:: Document excerpt ::

Archie Andrews and the rest of the gang have been kicking around comics since 1941. And for most of that 76 year history, Archie Comics has played it straight. Archie is the All-American boy next door: He plays sports, he’s interested in music, he has several girls on hand to date but in an innocent way that never gets more serious than a shared chocolate malt or a chaste kiss. Betty Cooper is the blonde bombshell who also happens to be a tomboy. Veronica Lodge is her foil, a spoiled, high-maintenance brunette with a good heart. The comic rounds out the cast with Archie’s best friend and hamburger-inhaler Jughead Jones and array of secondary characters that embody broad archetypes such as the “Jerk with a heart of Gold” (Reggie Mantle, and to a degree Cheryl Blossom), the “teen genius” (Dilton Doiley), and, most recently, the “gay best friend” (Kevin Keller). Over the decades, these wholesome embodiments of 1950s Americana became part of our collective consciousness but, as time marched onward, they also became increasingly quaint and outdated.
But the thing about broad strokes characters like the Archie gang is they’re ripe for examination and subversion. Which is exactly what happened when Archie Comics debuted the delightfully sinister Afterlife With Archie zombie series in 2013. The ongoing series upends the Archie narrative, expanding the darker personality traits of the cast and in the process rebirthing Archie Comics as comic publisher capable of balancing different tones for different audiences. The Chilling Adventures of Sabrina and a reboot of the entire Archie universe quickly followed the success of Afterlife, deftly setting the stage for multiple “Elseworld” interpretations, including the new CW show Riverdale.

:::
:: Information ::

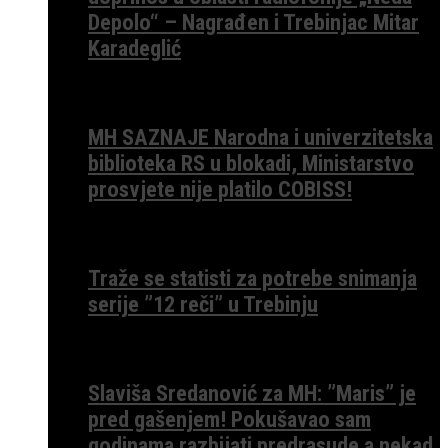
Depolo“ – Nagrađen i Trebinjac Mitar
Karadeglić
MH SAZNAJE Narodna i univerzitetska
biblioteka RS u blokadi, Ministarstvo
prosvjete nije platilo COBISS!
Traže se statisti za potrebe snimanja
serije ”12 reči” u Trebinju
Slaviša Sredanović za MH: ”Maris” je
pred gašenjem! Pokušavao sam
godinama razbijati predrasude a nekad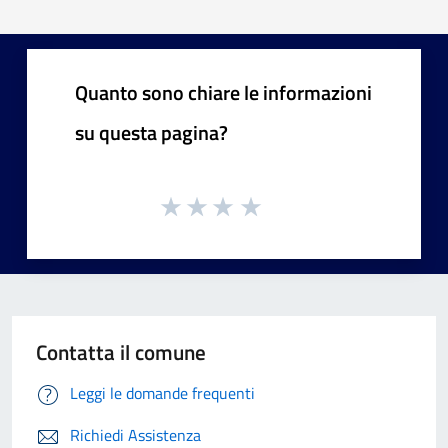
Quanto sono chiare le informazioni
su questa pagina?
Contatta il comune
Leggi le domande frequenti
Richiedi Assistenza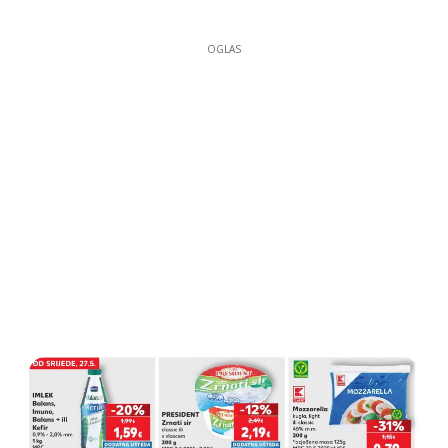
OGLAS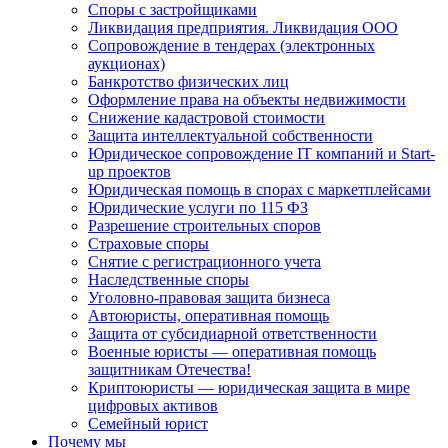
Споры с застройщиками
Ликвидация предприятия. Ликвидация ООО
Сопровождение в тендерах (электронных
аукционах)
Банкротство физических лиц
Оформление права на объекты недвижимости
Снижение кадастровой стоимости
Защита интеллектуальной собственности
Юридическое сопровождение IT компаний и Start-
up проектов
Юридическая помощь в спорах с маркетплейсами
Юридические услуги по 115 ФЗ
Разрешение строительных споров
Страховые споры
Снятие с регистрационного учета
Наследственные споры
Уголовно-правовая защита бизнеса
Автоюристы, оперативная помощь
Защита от субсидиарной ответственности
Военные юристы — оперативная помощь
защитникам Отечества!
Криптоюристы — юридическая защита в мире
цифровых активов
Семейный юрист
Почему мы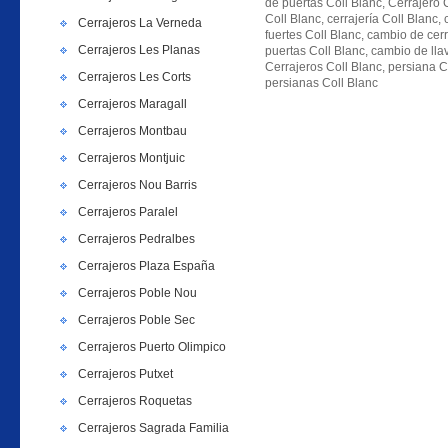
de puertas Coll Blanc, Cerrajero C
Coll Blanc, cerrajería Coll Blanc, 
Cerrajeros La Verneda
fuertes Coll Blanc, cambio de cer
Cerrajeros Les Planas
puertas Coll Blanc, cambio de lla
Cerrajeros Coll Blanc, persiana C
Cerrajeros Les Corts
persianas Coll Blanc
Cerrajeros Maragall
Cerrajeros Montbau
Cerrajeros Montjuic
Cerrajeros Nou Barris
Cerrajeros Paralel
Cerrajeros Pedralbes
Cerrajeros Plaza España
Cerrajeros Poble Nou
Cerrajeros Poble Sec
Cerrajeros Puerto Olimpico
Cerrajeros Putxet
Cerrajeros Roquetas
Cerrajeros Sagrada Familia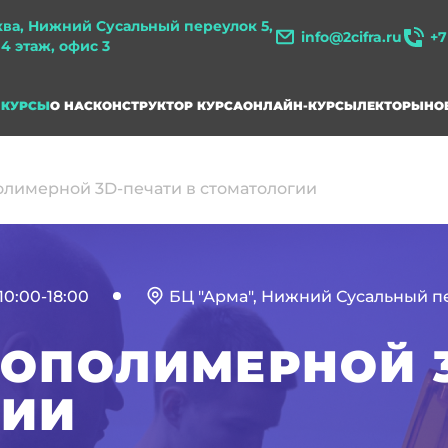
ква, Нижний Сусальный переулок 5,
info@2cifra.ru
+7
, 4 этаж, офис 3
КУРСЫ
О НАС
КОНСТРУКТОР КУРСА
ОНЛАЙН-КУРСЫ
ЛЕКТОРЫ
НО
олимерной 3D-печати в стоматологии
10:00-18:00
БЦ "Арма", Нижний Сусальный пер.
ТОПОЛИМЕРНОЙ 3
ГИИ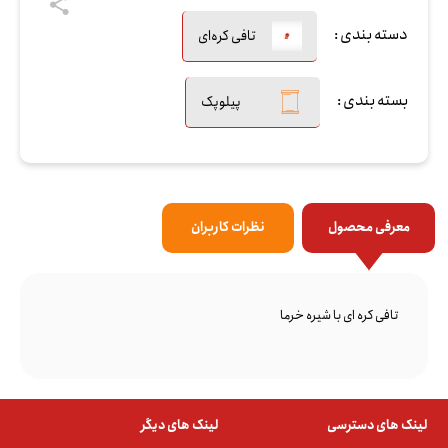
دسته بندی :
تافی کره‌ای
بسته بندی :
پیلوپک
معرفی محصول
نظرات کاربران
تافی کره ای با شیره خرما
لینک های دسترسی
لینک های دیگر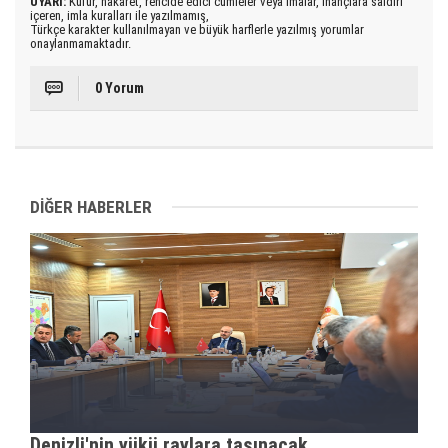
UYARI:
Küfür, hakaret, rencide edici cümleler veya imalar, inançlara saldırı
içeren, imla kuralları ile yazılmamış,
Türkçe karakter kullanılmayan ve büyük harflerle yazılmış yorumlar
onaylanmamaktadır.
0 Yorum
DİĞER HABERLER
Denizli'nin yükü raylara taşınacak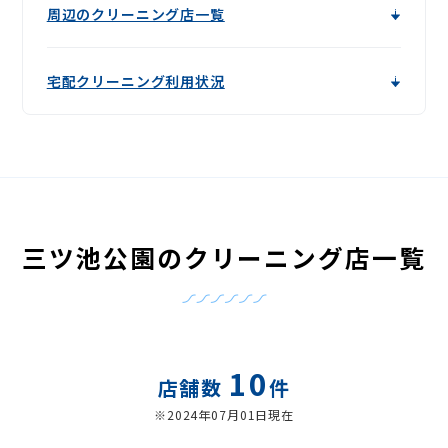
周辺のクリーニング店一覧
宅配クリーニング利用状況
三ツ池公園のクリーニング店一覧
10
店舗数
件
※2024年07月01日現在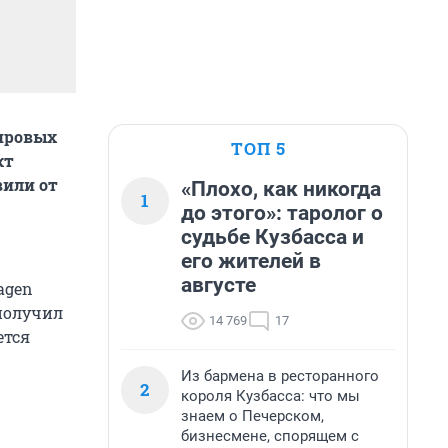
ировых
ТОП 5
кт
вили от
«Плохо, как никогда
1
до этого»: таролог о
судьбе Кузбасса и
его жителей в
августе
agen
 получил
14 769
17
ется
Из бармена в ресторанного
2
короля Кузбасса: что мы
знаем о Печерском,
бизнесмене, спорящем с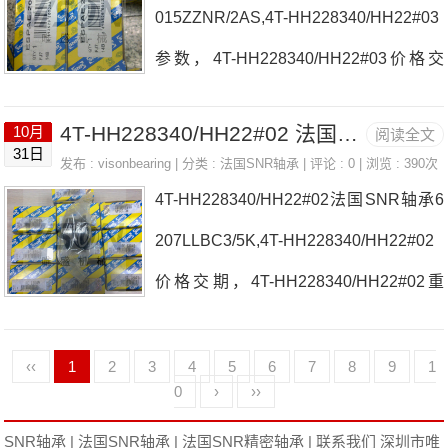
015ZZNR/2AS,4T-HH228340/HH22#03
NR轴承4T-HH228340/HH22#05参数4T-
参数，4T-HH228340/HH22#03价格交
HH228340/HH22#05价格,4T-HH22834
期 5209SC3法国SNR轴承4T-HH2283
0/HH22#05采购 热销型号推荐：4T-H
4T-HH228340/HH22#02 法国SNR轴承 F218N
10月
阅读全文
40/HH22#03厂家NJ308EG1C37013.H
31日
H228340/HH22#05，&nb
发布 :
visonbearing
| 分类 :
法国SNR轴承
| 评论 : 0 | 浏览 : 390次
V.U.J84D法国SNR轴承4T-HH228340/H
4T-HH228340/HH22#02法国SNR轴承6
H22#03价格UC.213-40.G2.T20SEST.20
207LLBC3/5K,4T-HH228340/HH22#02
3.N法国SNR轴承4T-HH228340/HH22#
价格交期，4T-HH228340/HH22#02重
03参数4T-HH228340/HH22#03价格,4T-
量 NK26/16R法国SNR轴承4T-HH228
HH228340/HH22#03采购 热销型号推
340/HH22#02厂家22310.EAW33C4UK
‹‹
1
2
3
4
5
6
7
8
9
1
荐：4T-HH228340/H
0
›
››
PE.209.H.CO法国SNR轴承4T-HH22834
SNR轴承
|
法国SNR轴承
|
法国SNR精密轴承
|
联系我们
深圳市唯
0/HH22#02价格USPG.212.CCSUCT.20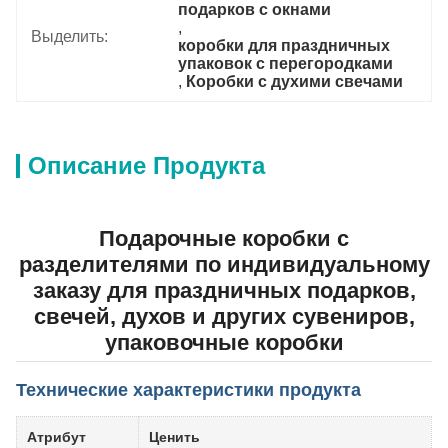
подарков с окнами
, 
Выделить:
коробки для праздничных 
упаковок с перегородками
, 
Коробки с духими свечами
Описание Продукта
Подарочные коробки с
разделителями по индивидуальному
заказу для праздничных подарков,
свечей, духов и других сувениров,
упаковочные коробки
Технические характеристики продукта
Атрибут
Ценить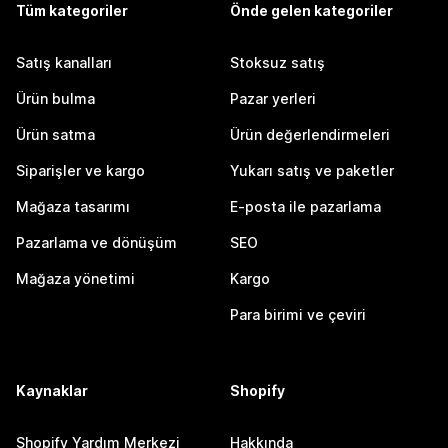
Tüm kategoriler
Önde gelen kategoriler
Satış kanalları
Stoksuz satış
Ürün bulma
Pazar yerleri
Ürün satma
Ürün değerlendirmeleri
Siparişler ve kargo
Yukarı satış ve paketler
Mağaza tasarımı
E-posta ile pazarlama
Pazarlama ve dönüşüm
SEO
Mağaza yönetimi
Kargo
Para birimi ve çeviri
Kaynaklar
Shopify
Shopify Yardım Merkezi
Hakkında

:::

### What you will do
A) According to the Archie article, in what year did Archie Comics launch the Afterlife With Archie series?
B) Swap "sinister" for "spooky" in the stretch of the Archie article from "But the thing" through "CW show Riverdale.", and write out that stretch with the change.
C) Turn the paragraph of the Archie article that begins "But the thing about broad strokes characters" into a short list that keeps its main facts.
The listing after the Archie article is separate material and has no tie to it.

### Responses by task
A) 2013

B)
But the thing about broad strokes characters like the Archie gang is they’re ripe for examination and subversion. Which is exactly what happened when Archie Comics debuted the delightfully spooky Afterlife With Archie zombie series in 2013. The ongoing series upends the Archie narrative, expanding the darker personality traits of the cast and in the process rebirthing Archie Comics as comic publisher capable of balancing different tones for different audiences. The Chilling Adventures of Sabrina and a reboot of the entire Archie universe quickly followed the success of Afterlife, deftly setting the stage for multiple “Elseworld” interpretations, including the new CW show Riverdale.

C)
- Broad-strokes characters like the Archie gang are ripe for examination and subversion.
- In 2013, Archie Comics launched the zombie series Afterlife With Archie.
- The ongoing series upends the Archie story and expands the darker traits of the cast.
- It helped remake Archie Comics as a publisher able to balance different tones for different audiences.
- After its success came The Chilling Adventures of Sabrina and a reboot of the whole Archie universe.
- These set the stage for several "Elseworld" versions, including the CW show Riverdale.